Repeat the records below word for word and omit each image.

###

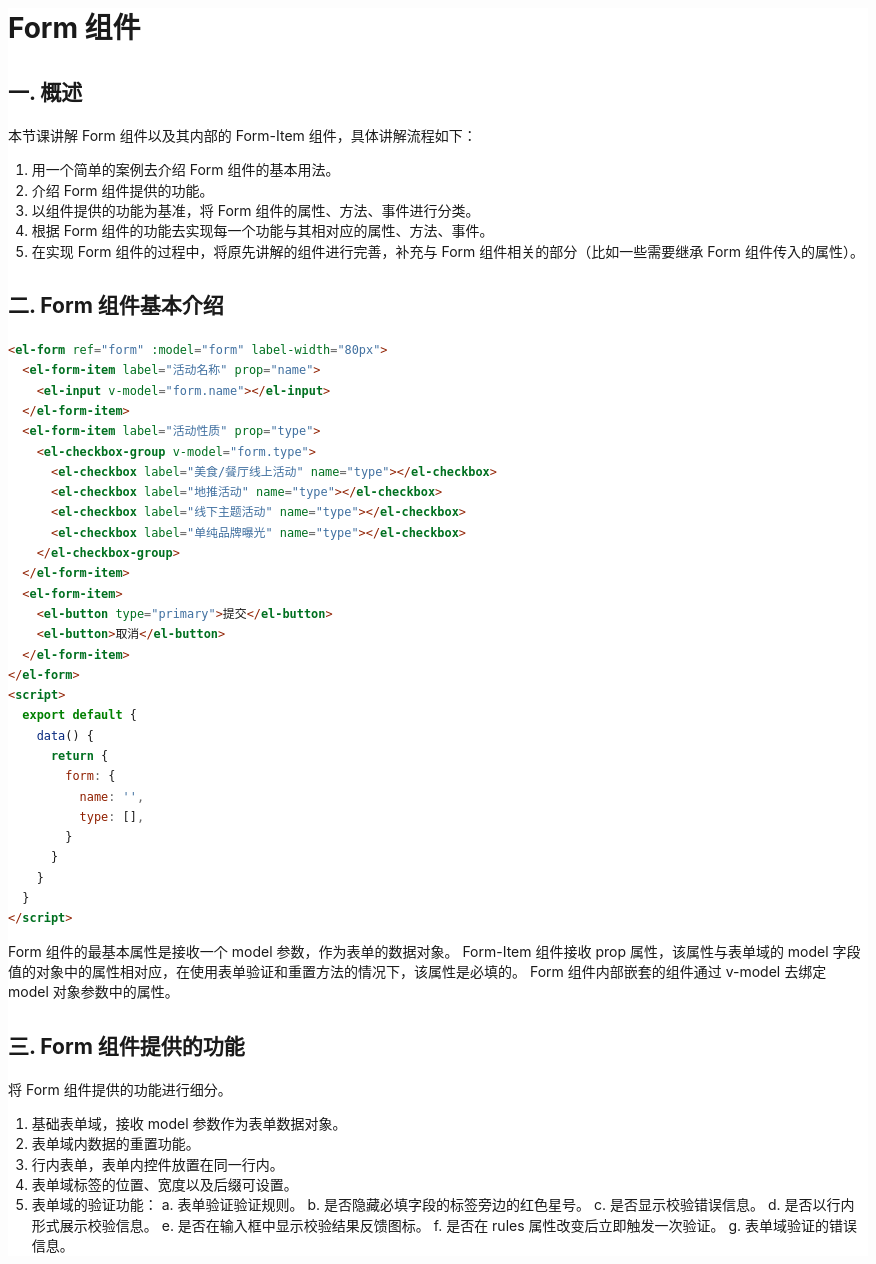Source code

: # Form 组件

## 一. 概述
本节课讲解 Form 组件以及其内部的 Form-Item 组件，具体讲解流程如下：  
1. 用一个简单的案例去介绍 Form 组件的基本用法。
2. 介绍 Form 组件提供的功能。
3. 以组件提供的功能为基准，将 Form 组件的属性、方法、事件进行分类。
4. 根据 Form 组件的功能去实现每一个功能与其相对应的属性、方法、事件。
5. 在实现 Form 组件的过程中，将原先讲解的组件进行完善，补充与 Form 组件相关的部分（比如一些需要继承 Form 组件传入的属性）。

## 二. Form 组件基本介绍
```HTML
<el-form ref="form" :model="form" label-width="80px">
  <el-form-item label="活动名称" prop="name">
    <el-input v-model="form.name"></el-input>
  </el-form-item>
  <el-form-item label="活动性质" prop="type">
    <el-checkbox-group v-model="form.type">
      <el-checkbox label="美食/餐厅线上活动" name="type"></el-checkbox>
      <el-checkbox label="地推活动" name="type"></el-checkbox>
      <el-checkbox label="线下主题活动" name="type"></el-checkbox>
      <el-checkbox label="单纯品牌曝光" name="type"></el-checkbox>
    </el-checkbox-group>
  </el-form-item>
  <el-form-item>
    <el-button type="primary">提交</el-button>
    <el-button>取消</el-button>
  </el-form-item>
</el-form>
<script>
  export default {
    data() {
      return {
        form: {
          name: '',
          type: [],
        }
      }
    }
  }
</script>
```
Form 组件的最基本属性是接收一个 model 参数，作为表单的数据对象。
Form-Item 组件接收 prop 属性，该属性与表单域的 model 字段值的对象中的属性相对应，在使用表单验证和重置方法的情况下，该属性是必填的。
Form 组件内部嵌套的组件通过 v-model 去绑定 model 对象参数中的属性。  

## 三. Form 组件提供的功能
将 Form 组件提供的功能进行细分。
1. 基础表单域，接收 model 参数作为表单数据对象。
2. 表单域内数据的重置功能。
3. 行内表单，表单内控件放置在同一行内。
4. 表单域标签的位置、宽度以及后缀可设置。
5. 表单域的验证功能：
  a. 表单验证验证规则。
  b. 是否隐藏必填字段的标签旁边的红色星号。
  c. 是否显示校验错误信息。
  d. 是否以行内形式展示校验信息。
  e. 是否在输入框中显示校验结果反馈图标。
  f. 是否在 rules 属性改变后立即触发一次验证。
  g. 表单域验证的错误信息。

###

» Result for this exercise
Source code

: # Form 组件

## 一. 概述
本节课讲解 Form 组件以及其内部的 Form-Item 组件，具体讲解流程如下：  
1. 用一个简单的案例去介绍 Form 组件的基本用法。
2. 介绍 Form 组件提供的功能。
3. 以组件提供的功能为基准，将 Form 组件的属性、方法、事件进行分类。
4. 根据 Form 组件的功能去实现每一个功能与其相对应的属性、方法、事件。
5. 在实现 Form 组件的过程中，将原先讲解的组件进行完善，补充与 Form 组件相关的部分（比如一些需要继承 Form 组件传入的属性）。

## 二. Form 组件基本介绍
```HTML
<el-form ref="form" :model="form" label-width="80px">
  <el-form-item label="活动名称" prop="name">
    <el-input v-model="form.name"></el-input>
  </el-form-item>
  <el-form-item label="活动性质" prop="type">
    <el-checkbox-group v-model="form.type">
      <el-checkbox label="美食/餐厅线上活动" name="type"></el-checkbox>
      <el-checkbox label="地推活动" name="type"></el-checkbox>
      <el-checkbox label="线下主题活动" name="type"></el-checkbox>
      <el-checkbox label="单纯品牌曝光" name="type"></el-checkbox>
    </el-checkbox-group>
  </el-form-item>
  <el-form-item>
    <el-button type="primary">提交</el-button>
    <el-button>取消</el-button>
  </el-form-item>
</el-form>
<script>
  export default {
    data() {
      return {
        form: {
          name: '',
          type: [],
        }
      }
    }
  }
</script>
```
Form 组件的最基本属性是接收一个 model 参数，作为表单的数据对象。
Form-Item 组件接收 prop 属性，该属性与表单域的 model 字段值的对象中的属性相对应，在使用表单验证和重置方法的情况下，该属性是必填的。
Form 组件内部嵌套的组件通过 v-model 去绑定 model 对象参数中的属性。  

## 三. Form 组件提供的功能
将 Form 组件提供的功能进行细分。
1. 基础表单域，接收 model 参数作为表单数据对象。
2. 表单域内数据的重置功能。
3. 行内表单，表单内控件放置在同一行内。
4. 表单域标签的位置、宽度以及后缀可设置。
5. 表单域的验证功能：
  a. 表单验证验证规则。
  b. 是否隐藏必填字段的标签旁边的红色星号。
  c. 是否显示校验错误信息。
  d. 是否以行内形式展示校验信息。
  e. 是否在输入框中显示校验结果反馈图标。
  f. 是否在 rules 属性改变后立即触发一次验证。
  g. 表单域验证的错误信息。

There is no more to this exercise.